Per ricordarne e la figura e fare il punto sulla catalogazione dell’archivio personale che le sue eredi nel 2023 hanno donato alla Biblioteca dell’Università Cattolica, si è svolto un incontro il 10 ottobre in Ateneo, introdotto dal preside della Facoltà di Lettere e filosofia, Andrea Canova, il quale ha fatto presente che al professor Billanovich è intitolata la sala di consultazione della Biblioteca e lo ha presentato «come uomo che ha attraversato la storia del Novecento con discrezione, straordinario per forza e intelligenza nella nostra storia contemporanea».

L’incontro ha visto la presenza dei suoi antichi allievi poi diventati colleghi, riuniti in un «clima di famiglia», come ha rilevato nel suo saluto Nicolangelo D’Acunto, direttore del Dipartimento di Studi Medioevali, Umanistici e Rinascimentali.

Infatti, a prendere la parola sono stati docenti dell’Ateneo che hanno mosso i primi passi nel mondo scientifico a partire dalla tesi di laurea discussa proprio col professor Billanovich.

Mirella Ferrari ha ricordato gli insegnamenti ricevuti sull’uso dello schedario, importante dal punto di vista del metodo, e il suo primo articolo scientifico sotto la guida di Billanovich «riscritto tredici 13 volte, a riprova dell’accuratezza e della precisione da lui richiesta nello studiare, verificare e controllare ogni indizio prima di formulare ipotesi storiche».

Ricordi personali sono stati riportati anche da Giuseppe Frasso, che ha citato le numerose comunicazioni ricevute da Billanovich per completare i suoi studi scientifici durante il periodo del servizio militare, «tanto che i commilitoni pensavano fosse la fidanzata a inviarmi così tante lettere». Ha fatto anche riferimento alla generosità del maestro che, pur amando i libri, non esitava a donarli agli allievi se utili negli studi, come era accaduto anche a lui.

Sul metodo di lavoro appreso si è soffermata anche Carla Maria Monti, con riferimento alla connessione nello studio tra documenti e testi, tra discipline, tra metodi di lavoro e tra persone senza preclusioni o recinti accademici. Ha ricordato quando Billanovich le portava le schede bibliografiche in sala di consultazione e poi telefonava a casa in serata al fine di avere riscontro delle ricerche svolte. «Negli anni Ottanta, in cui non c’erano le mail e l’accesso alle fonti era fatto di persona, Billanovich dedicava due ore al giorno a scrivere lettere, era questa la sua missione quotidiana per creare rapporti, per far crescere e perseguire ricerche di orizzonti ampi».
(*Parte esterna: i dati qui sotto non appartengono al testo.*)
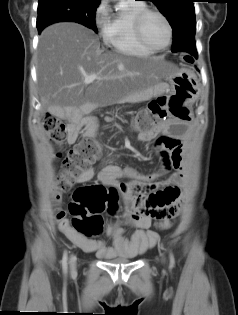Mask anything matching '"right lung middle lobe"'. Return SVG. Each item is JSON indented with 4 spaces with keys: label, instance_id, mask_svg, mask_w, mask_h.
I'll return each mask as SVG.
<instances>
[{
    "label": "right lung middle lobe",
    "instance_id": "dd1d6c3e",
    "mask_svg": "<svg viewBox=\"0 0 238 315\" xmlns=\"http://www.w3.org/2000/svg\"><path fill=\"white\" fill-rule=\"evenodd\" d=\"M100 0H39L37 29L62 21L80 23L95 33V11Z\"/></svg>",
    "mask_w": 238,
    "mask_h": 315
}]
</instances>
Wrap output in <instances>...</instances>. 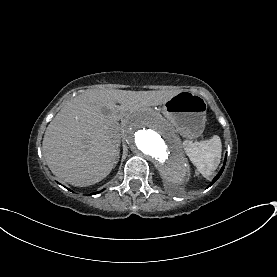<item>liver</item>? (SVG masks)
Instances as JSON below:
<instances>
[{
	"instance_id": "1",
	"label": "liver",
	"mask_w": 277,
	"mask_h": 277,
	"mask_svg": "<svg viewBox=\"0 0 277 277\" xmlns=\"http://www.w3.org/2000/svg\"><path fill=\"white\" fill-rule=\"evenodd\" d=\"M172 96L171 92L113 89L76 96L45 131L43 155L48 167L73 186L102 181L116 166L123 139L119 120L144 107L162 105Z\"/></svg>"
}]
</instances>
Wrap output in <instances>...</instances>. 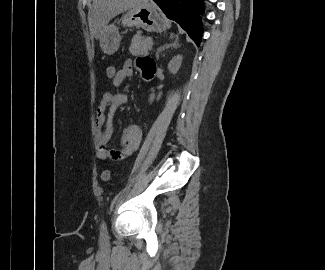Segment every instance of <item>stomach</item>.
Instances as JSON below:
<instances>
[{"label":"stomach","mask_w":325,"mask_h":270,"mask_svg":"<svg viewBox=\"0 0 325 270\" xmlns=\"http://www.w3.org/2000/svg\"><path fill=\"white\" fill-rule=\"evenodd\" d=\"M127 27H142L149 32H162L166 29V22L156 5L144 3L135 6L120 19ZM121 35L115 24L107 25L100 39L102 51L108 55L114 54L120 45Z\"/></svg>","instance_id":"1"}]
</instances>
L’attenzione «implacabile» verso studenti, laureandi e allievi nasceva dal fatto che Billanovich credeva nel lavoro di squadra, come ha affermato Edoardo Fumagalli, già docente dell’Università di Friburgo (Svizzera). «Nella squadra annoverava i campioni e le comparse più umili, come dimostra la sua corrispondenza. Il suo ricordo non si affievolisce e ora le sue carte potranno parlare a chi non l’ha conosciuto direttamente».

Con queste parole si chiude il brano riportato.